Una nuova strategia per l’Afghanistan (discussione)
Pino Arlacchi, relatore. – (EN) Signora Presidente, la relazione che oggi abbiamo preso in esame è stata approvata praticamente all'unanimità dalla commissione per gli affari esteri di questo Parlamento. È il risultato di un anno di lavoro di un gruppo che ho guidato ed è basata su ampie consultazioni a Kabul e a Bruxelles.
Questa relazione tenta di spiegare un paradosso: perché si è ottenuto così poco in Afghanistan nonostante i nove anni di impegno internazionale?
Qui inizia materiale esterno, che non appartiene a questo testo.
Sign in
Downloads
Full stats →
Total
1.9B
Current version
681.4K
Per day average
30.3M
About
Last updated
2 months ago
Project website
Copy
Dal 2001 le operazioni militari all'interno di quel paese sono costate più di 300 miliardi di euro e diverse migliaia di vite umane; almeno altri 40 miliardi di euro sono stati spesi sul versante dell’impegno civile, per un totale che oltrepassa di 30 volte l’attuale PIL afghano.
Nonostante questo enorme sforzo, l'Afghanistan è ancora il principale produttore di stupefacenti. È ancora uno dei paesi più poveri del mondo, dove – per la maggior parte della popolazione afghana – la vita è breve, dura e brutale come lo era cinque secoli fa nel nostro continente. In Afghanistan la sola mortalità materna fa più vittime della guerra: oltre 20 000 all'anno, contro 2 300. La risposta a questo paradosso non è semplice. Occorre prendere in esame il problema dell'oppio e la forza dell’insurrezione, oltre alla fiducia nell’illusione di una rapida vittoria militare che ha dominato i primi anni della presenza internazionale. Inoltre è stata sopravvalutata la legittimità del governo centrale, così come l'efficacia degli aiuti internazionali nella ricostruzione del paese.
La relazione in esame non cerca di semplificare tutte queste questioni. Il documento accoglie la sfida nella sua globalità e tenta di suggerire nuove linee per le nostre politiche. La relazione affronta il tema dal punto di vista europeo. Ciò significa che la crisi afghana viene considerata da una prospettiva che non si limita a rispecchiare in proposito il punto di vista americano. Contano i valori e i principi europei che influenzano il modo in cui il problema afghano viene visto dai cittadini europei che, in linea di principio, non credono in una soluzione militare perché oltre 65 anni fa abbiamo abbandonato l'idea che la guerra e l'occupazione dei paesi stranieri rappresentino una buona soluzione.
L’Unione europea di oggi è costruita sull’avversione per la guerra e questa relazione riflette tale sentimento. Sulla questione specifica dell’Afghanistan, i cittadini dell'Unione sostengono energicamente un approccio civile come alternativa all'uso della forza. Il nostro approccio non è ingenuo: non è, come è stato detto, la morbidezza di Venere contro la forza di Marte. Rappresenta invece il potere della ragione e della solidarietà umana applicate ad una crisi come quella afghana che non può essere affrontata con una soluzione e una mentalità semplicistiche.
Questa relazione propone una strategia che non esclude un uso limitato dei mezzi coercitivi. La sicurezza del popolo afghano rispetto al terrorismo e ad attentati criminali è un prerequisito dello sviluppo e questo Parlamento ritiene che una combinazione di interventi di mantenimento della pace, diplomazia multilaterale, negoziati di pace locali, efficaci misure di riduzione della povertà, instaurazione di istituzioni democratiche e tutela dei diritti delle donne, rappresenti il pilastro di una nuova strategia vincente tanto in Afghanistan quanto altrove.
Spero che la strategia qui delineata venga attuata attentamente dal nuovo sistema e colgo l'occasione per invitare la baronessa Ashton ad unirsi al Parlamento in questo sforzo.